• WHAT NEEDS TO BE DONE: Can you put the lines of the data into a numbered list, starting with the line containing "無料ブログをかんたん作成" and going on through the line containing "får lyst til", leaving out blank lines and pictures?

Transcribed page text:

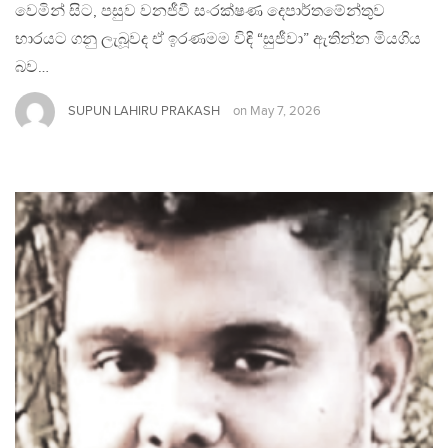
වෙමින් සිට, පසුව වනජීවී සංරක්ෂණ දෙපාර්තමේන්තුව
භාරයට ගනු ලැබූවද ඒ ඉරණමම විඳි “සුජීවා” ඇතින්න මියගිය
බව…
SUPUN LAHIRU PRAKASH
on
May 7, 2026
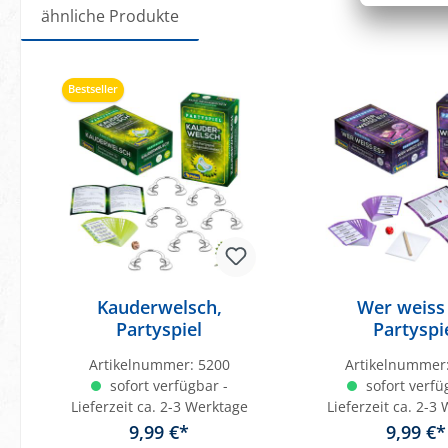
ähnliche Produkte
Produktgalerie überspringen
Bestseller
Kauderwelsch,
Wer weiss 
Partyspiel
Partyspi
Artikelnummer:
5200
Artikelnummer
sofort verfügbar -
sofort verfü
Lieferzeit ca. 2-3 Werktage
Lieferzeit ca. 2-3
9,99 €*
9,99 €*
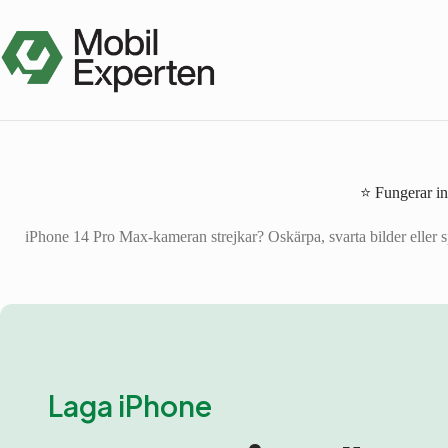
Hoppa
till
innehåll
⭐ Fungerar i
iPhone 14 Pro Max-kameran strejkar? Oskärpa, svarta bilder eller sp
Laga iPhone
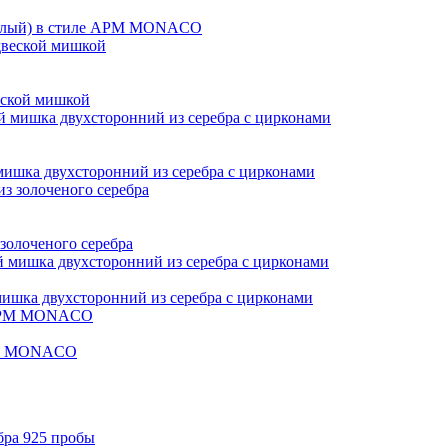
малый) в стиле APM MONACO
еской мишкой
ишка двухсторонний из серебра с цирконами
олоченого серебра
шка двухсторонний из серебра с цирконами
APM MONACO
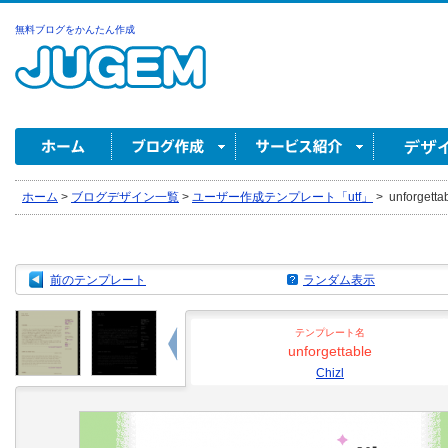
無料ブログをかんたん作成
ホーム
>
ブログデザイン一覧
>
ユーザー作成テンプレート「utf」
>
unforgettab
前のテンプレート
ランダム表示
テンプレート名
unforgettable
Chizl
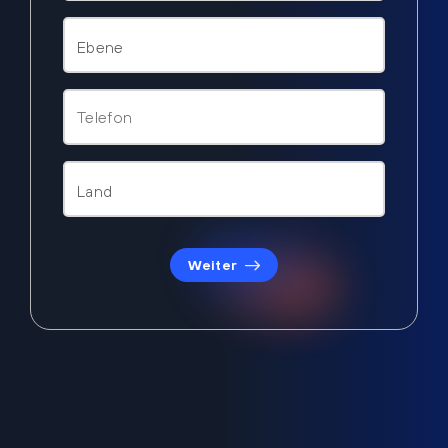
Weiter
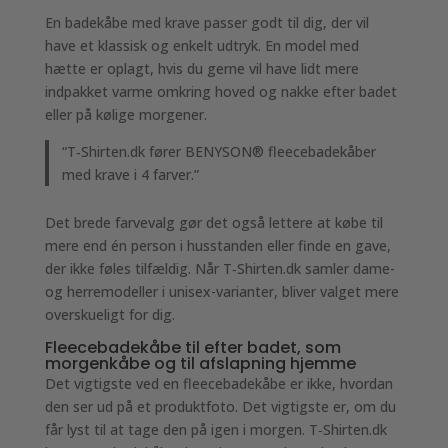
En badekåbe med krave passer godt til dig, der vil
have et klassisk og enkelt udtryk. En model med
hætte er oplagt, hvis du gerne vil have lidt mere
indpakket varme omkring hoved og nakke efter badet
eller på kølige morgener.
“T‑Shirten.dk fører BENYSON® fleecebadekåber
med krave i 4 farver.”
Det brede farvevalg gør det også lettere at købe til
mere end én person i husstanden eller finde en gave,
der ikke føles tilfældig. Når T‑Shirten.dk samler dame-
og herremodeller i unisex-varianter, bliver valget mere
overskueligt for dig.
Fleecebadekåbe til efter badet, som
morgenkåbe og til afslapning hjemme
Det vigtigste ved en fleecebadekåbe er ikke, hvordan
den ser ud på et produktfoto. Det vigtigste er, om du
får lyst til at tage den på igen i morgen. T‑Shirten.dk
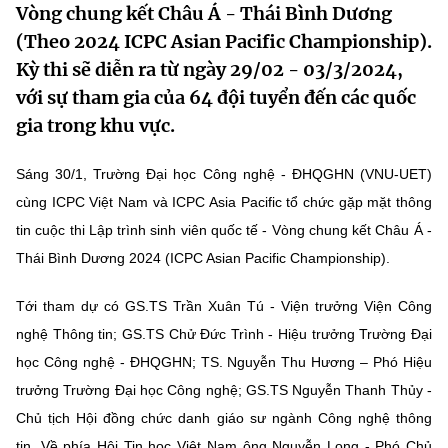
Vòng chung kết Châu Á - Thái Bình Dương
MST IOFFICE
Văn bản QPPL
Sở Khoa học và Công nghệ
Chuyển đổi số
(Theo 2024 ICPC Asian Pacific Championship).
Kỳ thi sẽ diễn ra từ ngày 29/02 - 03/3/2024,
THỐNG KÊ
Văn bản chỉ đạo điều hành
Bưu chính, Viễn thông
với sự tham gia của 64 đội tuyển đến các quốc
Multimedia
Khoa học và Công nghệ
Lấy ý kiến người dân về dự thảo VBQPPL
gia trong khu vực.
Sở hữu trí tuệ
THƯ ĐIỆN TỬ
Đổi mới sáng tạo
Sáng 30/1, Trường Đại học Công nghệ - ĐHQGHN (VNU-UET)
Tiêu chuẩn, đo lường, chất lượng
Khác
cùng ICPC Việt Nam và ICPC Asia Pacific tổ chức gặp mặt thông
Chuyển đổi số
Năng lượng nguyên tử
tin cuộc thi Lập trình sinh viên quốc tế - Vòng chung kết Châu Á -
Videos
Thái Bình Dương 2024 (ICPC Asian Pacific Championship).
Bưu chính, Viễn thông
Tin tổng hợp
Infographic
Tới tham dự có GS.TS Trần Xuân Tú - Viện trưởng Viện Công
Sở hữu trí tuệ
Tin địa phương
Ảnh
nghệ Thông tin; GS.TS Chử Đức Trình - Hiệu trưởng Trường Đại
Tiêu chuẩn, đo lường, chất lượng
học Công nghệ - ĐHQGHN; TS. Nguyễn Thu Hương – Phó Hiệu
Voice
trưởng Trường Đại học Công nghệ; GS.TS Nguyễn Thanh Thủy -
Năng lượng nguyên tử
Nhiệm vụ trọng tâm
Chủ tịch Hội đồng chức danh giáo sư ngành Công nghệ thông
tin. Về phía Hội Tin học Việt Nam ông Nguyễn Long - Phó Chủ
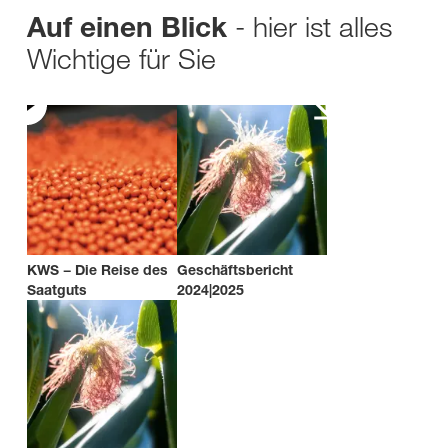
- hier ist alles
Auf einen Blick
Wichtige für Sie
KWS − Die Reise des
Geschäftsbericht
Saatguts
2024|2025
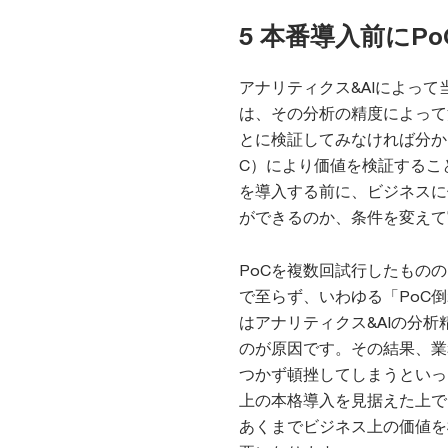
5 本番導入前にP
アナリティクス&AIによっ
は、その分析の精度によって
とに検証してみなければ分か
C）により価値を検証するこ
を導入する前に、ビジネスに
ができるのか、条件を変えて
PoCを複数回試行したもの
で至らず、いわゆる「PoC
はアナリティクス&AIの分
のが原因です。その結果、業
つかず頓挫してしまうといっ
上の本格導入を見据えた上で
あくまでビジネス上の価値を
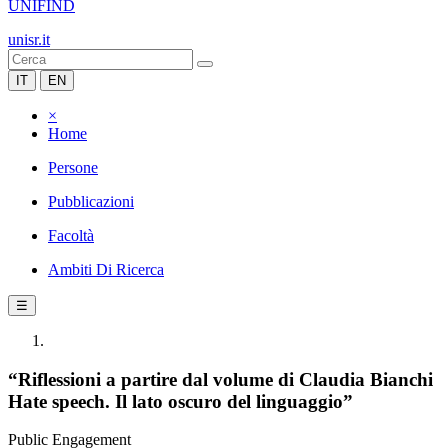
UNIFIND
unisr.it
IT
EN
×
Home
Persone
Pubblicazioni
Facoltà
Ambiti Di Ricerca
☰
“Riflessioni a partire dal volume di Claudia Bianchi
Hate speech. Il lato oscuro del linguaggio”
Public Engagement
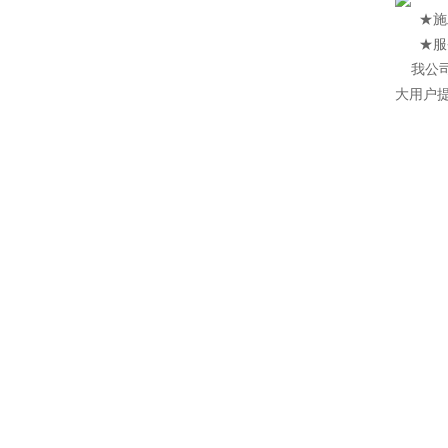
★施工特
★服务
我公
大用户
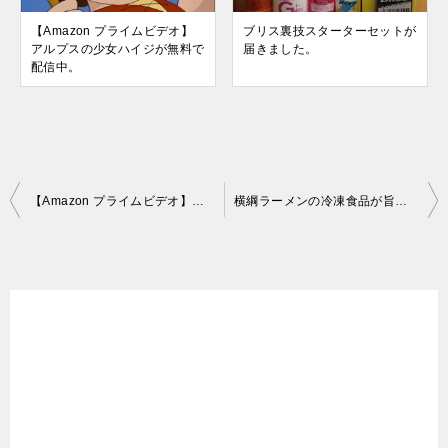
【Amazon プライムビデオ】
ブリス裏技スターターセットが
アルプスの少女ハイジが無料で
届きました。
配信中。
投
【Amazon プライムビデオ】アルプスの少女ハイジが無料で配信中。
横綱ラーメンの冷凍食品が旨い！お水がいらないラーメンが本格味だった。
稿
ナ
ビ
ゲ
ー
シ
ョ
ン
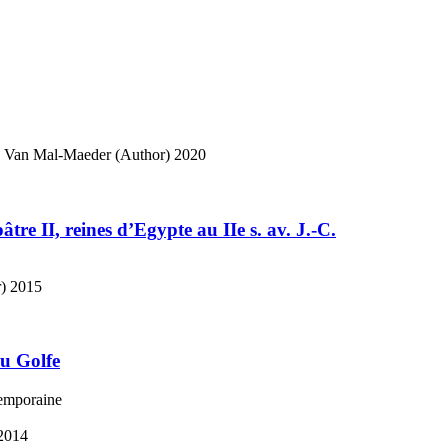
e Van Mal-Maeder (Author)
2020
tre II, reines d’Egypte au IIe s. av. J.-C.
)
2015
du Golfe
temporaine
2014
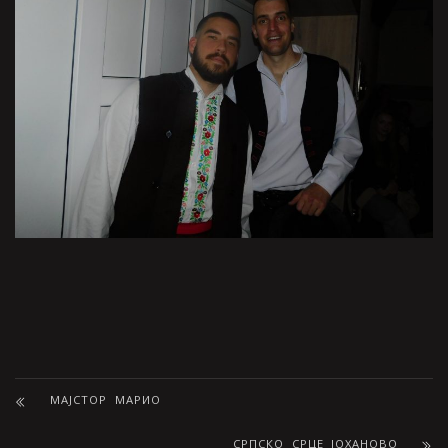
МАЈСТОР МАРИО
СРПСКО СРЦЕ ЈОХАНОВО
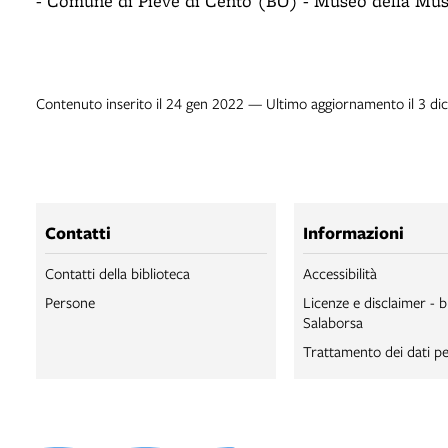
- Comune di Pieve di Cento (BO) - Museo della Mus
Contenuto inserito il 24 gen 2022 — Ultimo aggiornamento il 3 di
Contatti
Informazioni
Contatti della biblioteca
Accessibilità
Persone
Licenze e disclaimer - b
Salaborsa
Trattamento dei dati pe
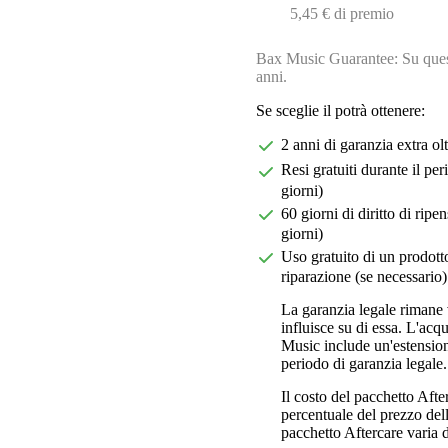
5,45 € di premio
Bax Music Guarantee: Su quest
anni.
Se sceglie il potrà ottenere:
2 anni di garanzia extra ol
Resi gratuiti durante il pe
giorni)
60 giorni di diritto di ri
giorni)
Uso gratuito di un prodotto
riparazione (se necessario)
La garanzia legale rimane 
influisce su di essa. L'acq
Music include un'estension
periodo di garanzia legale.
Il costo del pacchetto Aft
percentuale del prezzo dell'
pacchetto Aftercare varia da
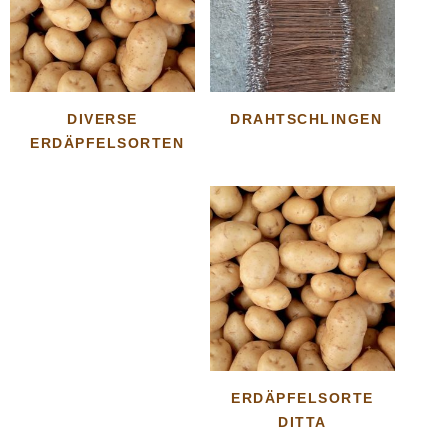
DIVERSE
DRAHTSCHLINGEN
ERDÄPFELSORTEN
ERDÄPFELSORTE
DITTA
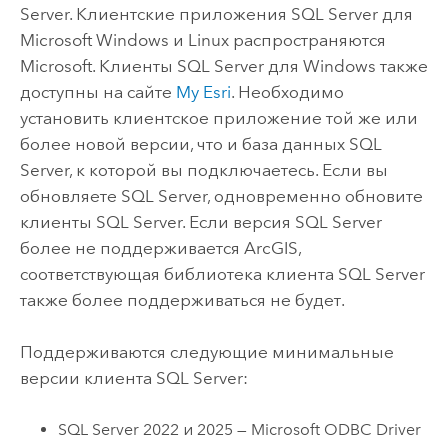
Server
. Клиентские приложения
SQL Server
для
Microsoft Windows
и
Linux
распространяются
Microsoft
. Клиенты
SQL Server
для
Windows
также
доступны на сайте
My Esri
. Необходимо
установить клиентское приложение той же или
более новой версии, что и база данных
SQL
Server
, к которой вы подключаетесь. Если вы
обновляете
SQL Server
, одновременно обновите
клиенты
SQL Server
. Если версия
SQL Server
более не поддерживается ArcGIS,
соответствующая библиотека клиента
SQL Server
также более поддерживаться не будет.
Поддерживаются следующие минимальные
версии клиента
SQL Server
:
SQL Server
2022 и 2025 —
Microsoft
ODBC Driver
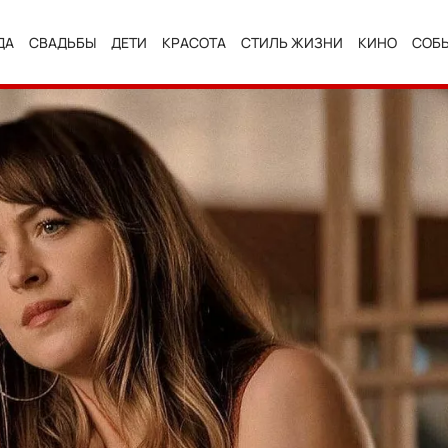
ДА
СВАДЬБЫ
ДЕТИ
КРАСОТА
СТИЛЬ ЖИЗНИ
КИНО
СОБ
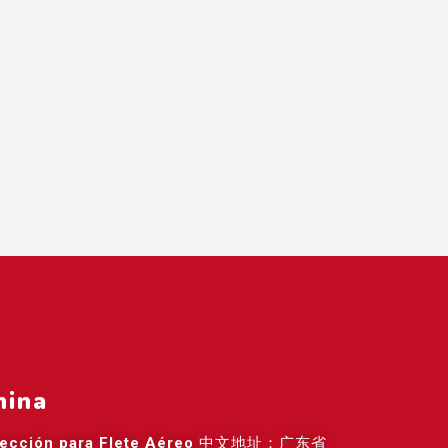
hina
rección para Flete Aéreo
中文地址：广东省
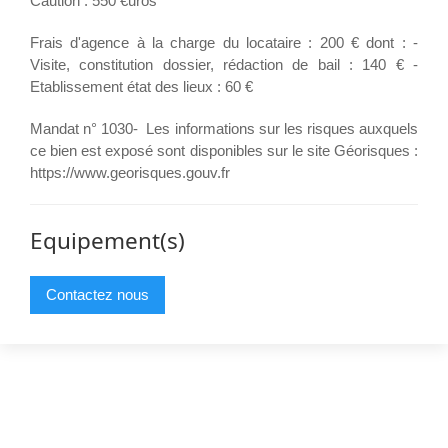
Caution : 550 €uros
Frais d'agence à la charge du locataire : 200 € dont : -
Visite, constitution dossier, rédaction de bail : 140 € -
Etablissement état des lieux : 60 €
Mandat n° 1030- Les informations sur les risques auxquels
ce bien est exposé sont disponibles sur le site Géorisques :
https://www.georisques.gouv.fr
Equipement(s)
Contactez nous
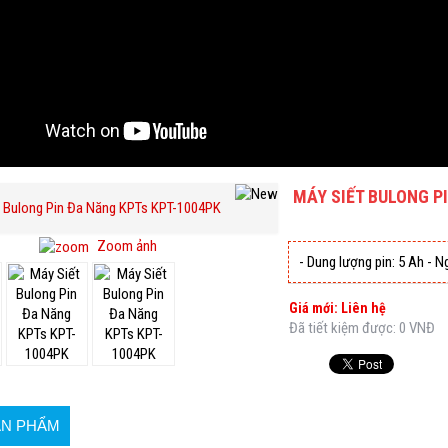
MÁY SIẾT BULONG P
Zoom ảnh
- Dung lượng pin: 5 Ah - N
Giá mới: Liên hệ
Đã tiết kiệm được: 0 VNĐ
ẢN PHẨM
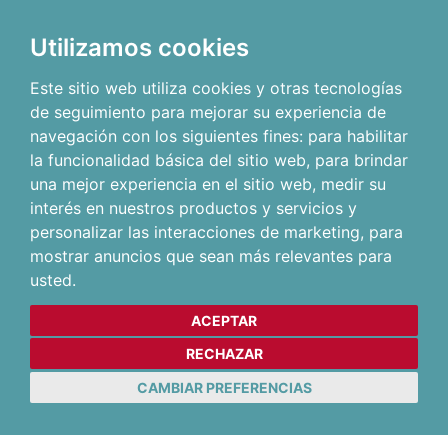
Utilizamos cookies
Este sitio web utiliza cookies y otras tecnologías
de seguimiento para mejorar su experiencia de
navegación con los siguientes fines:
para habilitar
la funcionalidad básica del sitio web
,
para brindar
una mejor experiencia en el sitio web
,
medir su
interés en nuestros productos y servicios y
personalizar las interacciones de marketing
,
para
mostrar anuncios que sean más relevantes para
usted
.
ACEPTAR
RECHAZAR
CAMBIAR PREFERENCIAS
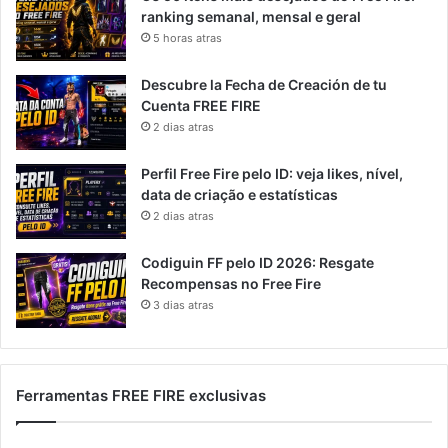
ranking semanal, mensal e geral
5 horas atras
Descubre la Fecha de Creación de tu
Cuenta FREE FIRE
2 dias atras
Perfil Free Fire pelo ID: veja likes, nível,
data de criação e estatísticas
2 dias atras
Codiguin FF pelo ID 2026: Resgate
Recompensas no Free Fire
3 dias atras
Ferramentas FREE FIRE exclusivas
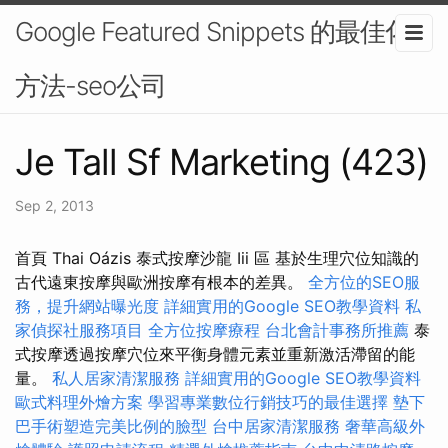
Google Featured Snippets 的最佳化
方法-seo公司
Je Tall Sf Marketing (423)
Sep 2, 2013
首頁 Thai Oázis 泰式按摩沙龍 Iii 區 基於生理穴位知識的
古代遠東按摩與歐洲按摩有根本的差異。
全方位的SEO服
務，提升網站曝光度
詳細實用的Google SEO教學資料
私
家偵探社服務項目
全方位按摩療程
台北會計事務所推薦
泰
式按摩透過按摩穴位來平衡身體元素並重新激活滯留的能
量。
私人居家清潔服務
詳細實用的Google SEO教學資料
歐式料理外燴方案
學習專業數位行銷技巧的最佳選擇
墊下
巴手術塑造完美比例的臉型
台中居家清潔服務
奢華高級外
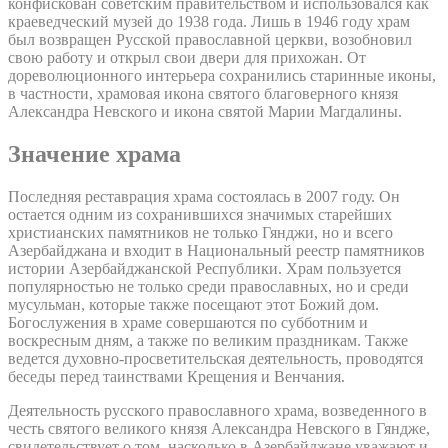
конфискован советским правительством и использовался как
краеведческий музей до 1938 года. Лишь в 1946 году храм
был возвращен Русской православной церкви, возобновил
свою работу и открыл свои двери для прихожан. От
дореволюционного интерьера сохранились старинные иконы,
в частности, храмовая икона святого благоверного князя
Александра Невского и икона святой Марии Магдалины.
Значение храма
Последняя реставрация храма состоялась в 2007 году. Он
остается одним из сохранившихся значимых старейших
христианских памятников не только Гянджи, но и всего
Азербайджана и входит в Национальный реестр памятников
истории Азербайджанской Республики. Храм пользуется
популярностью не только среди православных, но и среди
мусульман, которые также посещают этот Божий дом.
Богослужения в храме совершаются по субботним и
воскресным дням, а также по великим праздникам. Также
ведется духовно-просветительская деятельность, проводятся
беседы перед таинствами Крещения и Венчания.
Деятельность русского православного храма, возведенного в
честь святого великого князя Александра Невского в Гяндже,
свидетельствует о том, насколько в Азербайджане уважают и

• RESULT OF THE TASK:
1. 無料ブログをかんたん作成
2. ホーム
3. >
4. ブログデザイン一覧
5. >
6. ユーザー作成テンプレート「utf」
7. >
8. unforgettab
9. 前のテンプレート
10. ランダム表示
11. テンプレート名
12. unforgettable
13. Chizl
14. Weiter
15. En badekåbe med krave passer godt til dig, der vil
16. have et klassisk og enkelt udtryk. En model med
17. hætte er oplagt, hvis du gerne vil have lidt mere
18. indpakket varme omkring hoved og nakke efter badet
19. eller på kølige morgener.
20. “T‑Shirten.dk fører BENYSON® fleecebadekåber
21. med krave i 4 farver.”
22. Det brede farvevalg gør det også lettere at købe til
23. mere end én person i husstanden eller finde en gave,
24. der ikke føles tilfældig. Når T‑Shirten.dk samler dame-
25. og herremodeller i unisex-varianter, bliver valget mere
26. overskueligt for dig.
27. Fleecebadekåbe til efter badet, som
28. morgenkåbe og til afslapning hjemme
29. Det vigtigste ved en fleecebadekåbe er ikke, hvordan
30. den ser ud på et produktfoto. Det vigtigste er, om du
31. får lyst til at tage den på igen i morgen. T‑Shirten.dk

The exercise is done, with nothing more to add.